FR: Check Excel sheets and consistency with readr
Opened this issue · 0 comments
olivroy commented
Hi,
I was wondering if it would be possible to add a check for Excel sheets?
When I miswrite the Excel sheet, I have to go investigate the Excel file, but I wrote a small helper to help for that with rlang::arg_match()
that gives helpful error message.
Also, would it be possible to rename the path
argument to file
, just like in readr, and .name_repair
to name_repair
since all other arguments in read_excel()
don't start with .
.
Thanks
library(readxl)
read_excel(readxl_example("datasets.xlsx"), sheet = "iris2")
#> Error: Sheet 'iris2' not found
# Helper with consistency with readr
read_excel_check <- function(file, sheet = NULL, name_repair = "unique") {
if (!is.null(sheet) && rlang::is_string(sheet)) {
all_sheets <- readxl::excel_sheets(path = path)

→ **Source data**

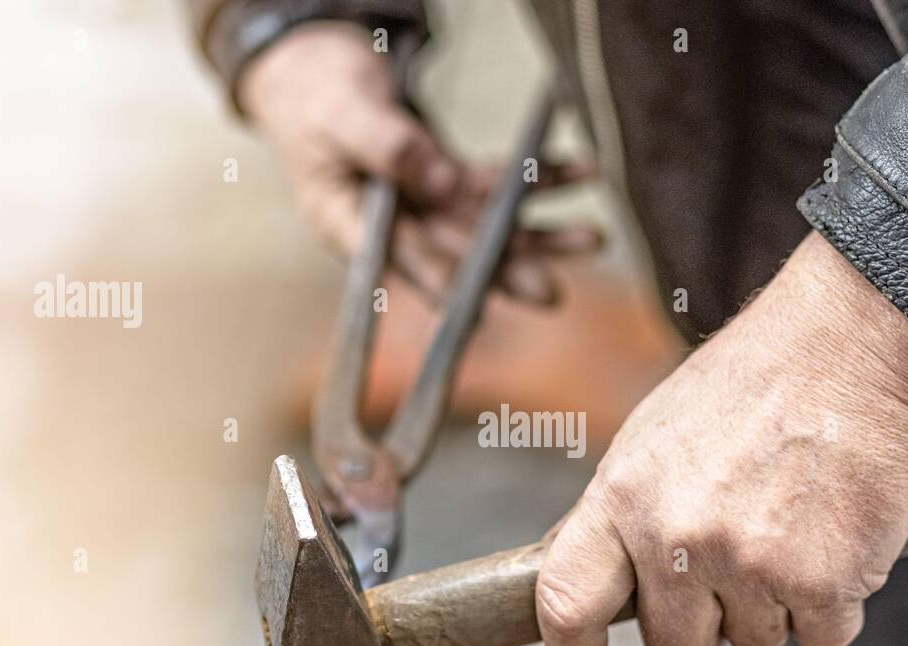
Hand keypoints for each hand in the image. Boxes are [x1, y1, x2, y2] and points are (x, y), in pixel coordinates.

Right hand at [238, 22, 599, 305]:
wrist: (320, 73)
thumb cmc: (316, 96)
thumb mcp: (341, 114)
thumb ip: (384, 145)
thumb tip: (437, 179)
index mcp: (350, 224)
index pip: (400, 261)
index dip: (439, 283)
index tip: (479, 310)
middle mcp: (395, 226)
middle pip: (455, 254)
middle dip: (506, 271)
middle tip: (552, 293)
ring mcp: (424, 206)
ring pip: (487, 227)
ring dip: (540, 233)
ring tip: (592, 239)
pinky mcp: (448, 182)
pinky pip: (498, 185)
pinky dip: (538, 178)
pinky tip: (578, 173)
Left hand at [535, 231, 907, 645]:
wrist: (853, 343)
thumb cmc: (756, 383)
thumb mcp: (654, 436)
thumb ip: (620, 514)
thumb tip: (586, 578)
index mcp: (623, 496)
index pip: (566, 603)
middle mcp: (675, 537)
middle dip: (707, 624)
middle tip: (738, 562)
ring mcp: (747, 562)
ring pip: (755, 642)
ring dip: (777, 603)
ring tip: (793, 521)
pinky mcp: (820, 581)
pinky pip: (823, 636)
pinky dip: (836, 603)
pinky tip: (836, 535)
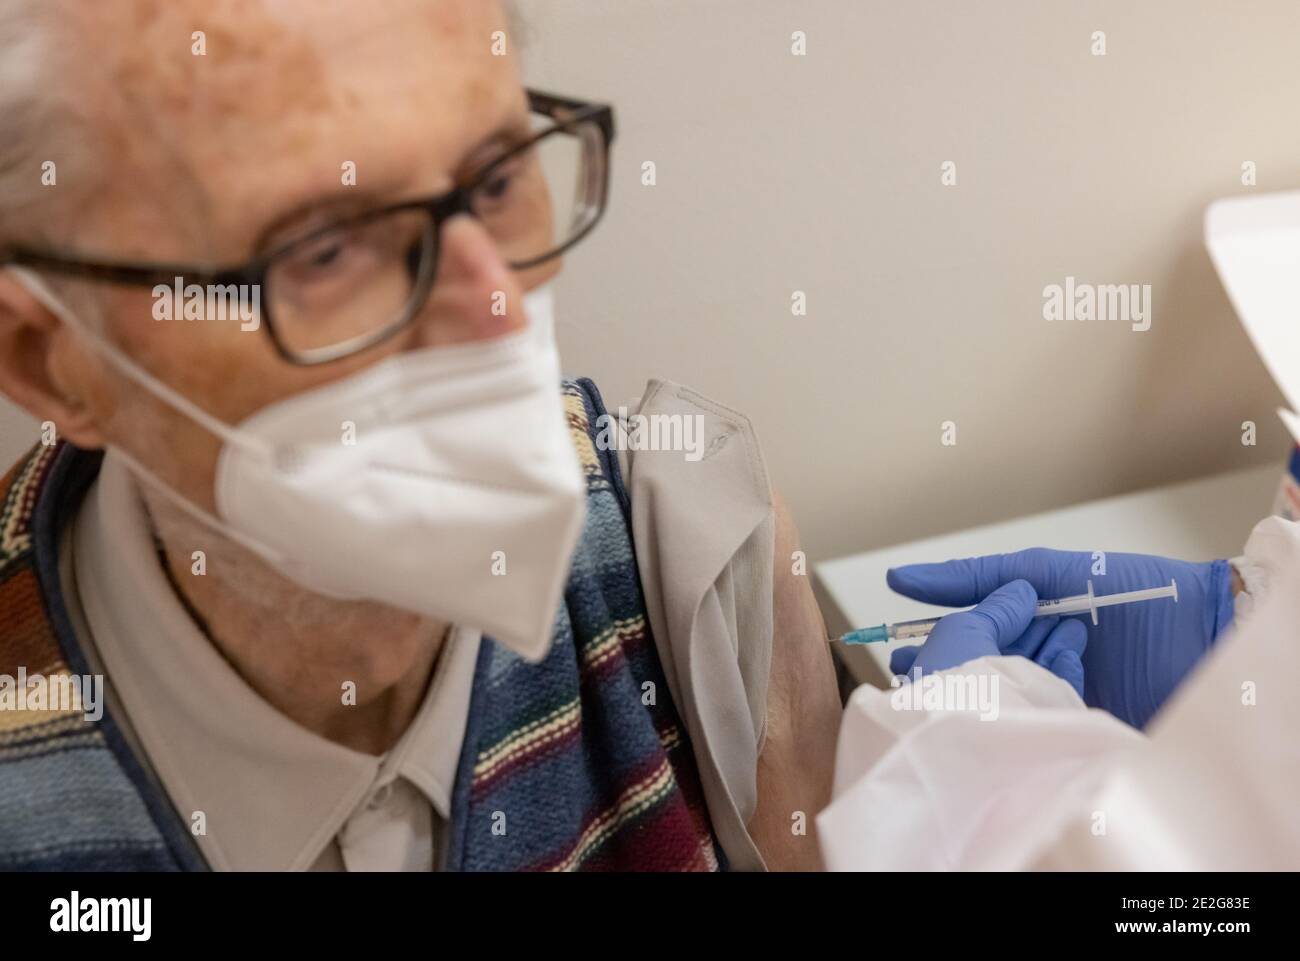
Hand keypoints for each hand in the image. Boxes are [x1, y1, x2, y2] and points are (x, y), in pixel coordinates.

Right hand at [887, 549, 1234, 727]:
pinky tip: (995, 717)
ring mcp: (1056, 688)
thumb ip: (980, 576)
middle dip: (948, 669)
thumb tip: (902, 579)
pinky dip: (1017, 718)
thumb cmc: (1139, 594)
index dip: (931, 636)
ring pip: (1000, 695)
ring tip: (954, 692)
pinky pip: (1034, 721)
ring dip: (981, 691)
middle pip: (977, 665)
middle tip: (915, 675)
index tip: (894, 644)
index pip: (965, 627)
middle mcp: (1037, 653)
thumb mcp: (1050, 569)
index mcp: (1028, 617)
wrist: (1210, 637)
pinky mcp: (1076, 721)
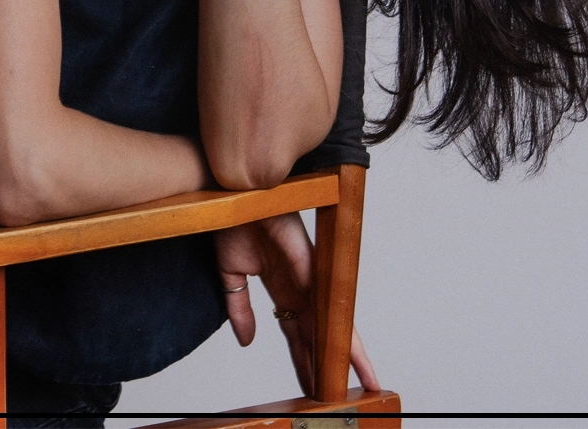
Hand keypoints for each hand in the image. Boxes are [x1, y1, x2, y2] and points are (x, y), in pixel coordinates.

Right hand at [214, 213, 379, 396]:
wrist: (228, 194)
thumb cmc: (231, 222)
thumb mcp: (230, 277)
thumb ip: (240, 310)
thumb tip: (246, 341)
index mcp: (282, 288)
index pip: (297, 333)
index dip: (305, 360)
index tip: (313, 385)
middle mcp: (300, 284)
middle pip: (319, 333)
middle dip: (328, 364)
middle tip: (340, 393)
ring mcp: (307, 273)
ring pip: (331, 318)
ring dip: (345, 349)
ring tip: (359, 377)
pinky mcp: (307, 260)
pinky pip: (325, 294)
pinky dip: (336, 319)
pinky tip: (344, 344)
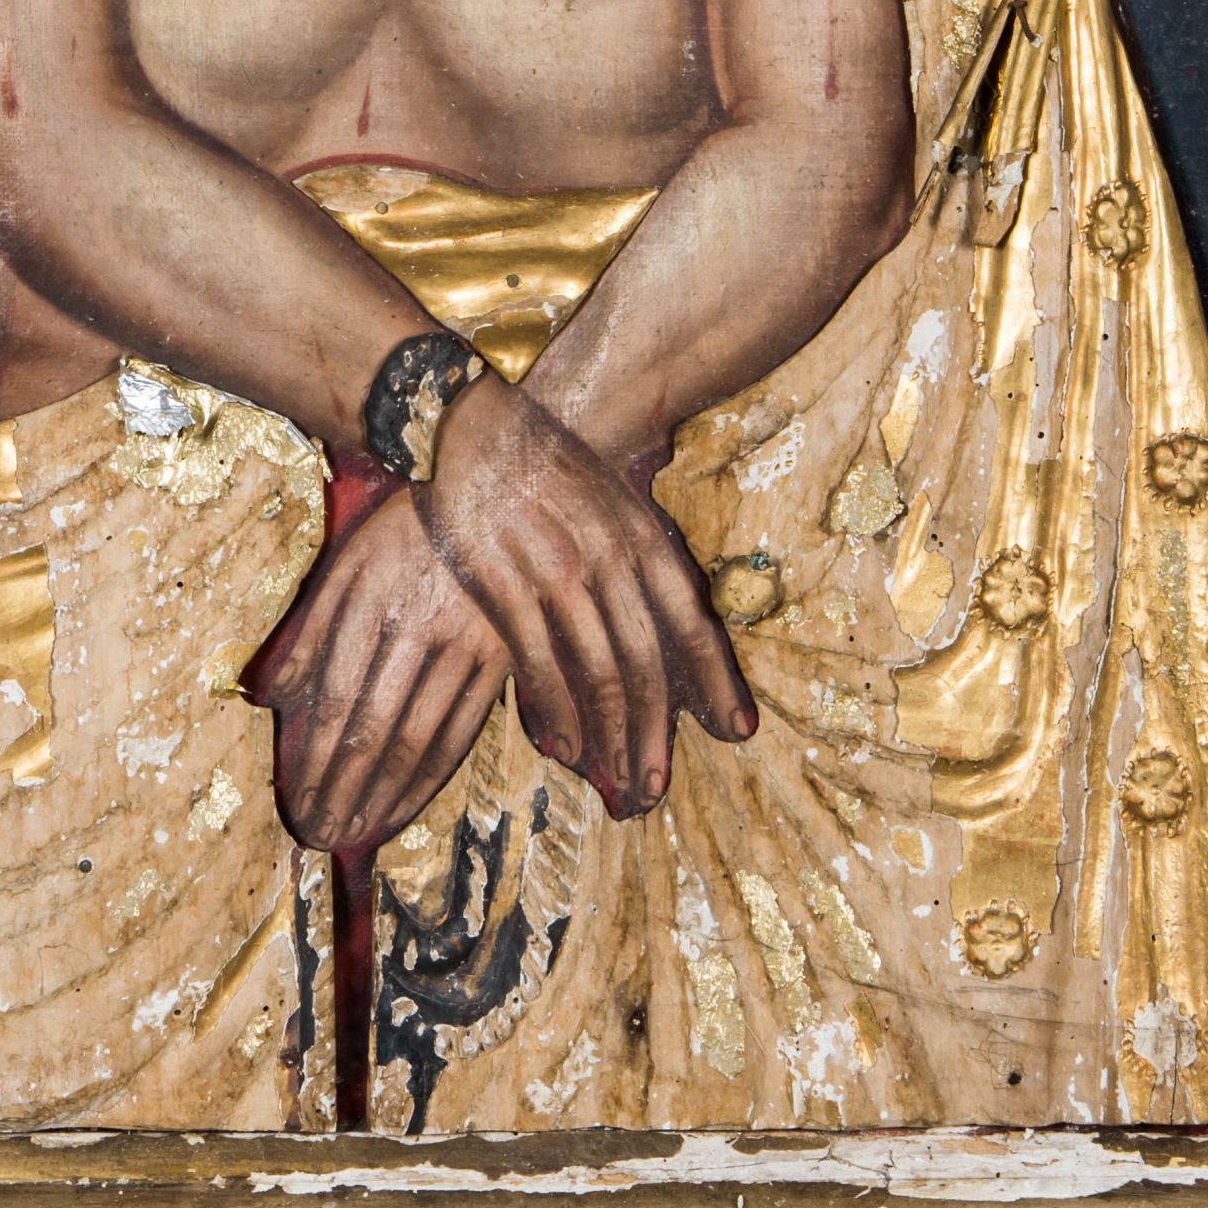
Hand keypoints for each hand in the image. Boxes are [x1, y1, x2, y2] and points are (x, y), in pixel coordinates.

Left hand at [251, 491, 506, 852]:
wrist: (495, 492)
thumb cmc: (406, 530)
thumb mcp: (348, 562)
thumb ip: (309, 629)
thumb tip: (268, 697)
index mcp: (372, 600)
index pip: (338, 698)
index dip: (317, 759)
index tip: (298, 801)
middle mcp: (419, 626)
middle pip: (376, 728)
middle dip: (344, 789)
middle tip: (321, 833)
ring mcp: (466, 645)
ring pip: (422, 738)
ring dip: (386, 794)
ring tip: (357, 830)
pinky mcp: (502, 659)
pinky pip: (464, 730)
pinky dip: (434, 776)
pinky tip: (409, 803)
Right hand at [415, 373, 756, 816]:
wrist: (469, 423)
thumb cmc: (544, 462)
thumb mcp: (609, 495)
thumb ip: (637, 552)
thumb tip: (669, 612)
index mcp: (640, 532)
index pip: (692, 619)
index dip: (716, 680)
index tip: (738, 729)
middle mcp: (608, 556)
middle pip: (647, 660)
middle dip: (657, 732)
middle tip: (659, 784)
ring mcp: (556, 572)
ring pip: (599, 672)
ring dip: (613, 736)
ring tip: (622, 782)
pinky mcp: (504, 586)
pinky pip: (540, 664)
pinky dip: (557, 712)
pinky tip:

→ **What you have to do**
Quote the stretch of the readxl issue from "Also, would it" through "library(readxl)", word for word. The records play no part in this work.

→ **Output**
Also, would it be possible to rename the path
argument to file
, just like in readr, and .name_repair
to name_repair
since all other arguments in read_excel()
don't start with .
.
Thanks
library(readxl)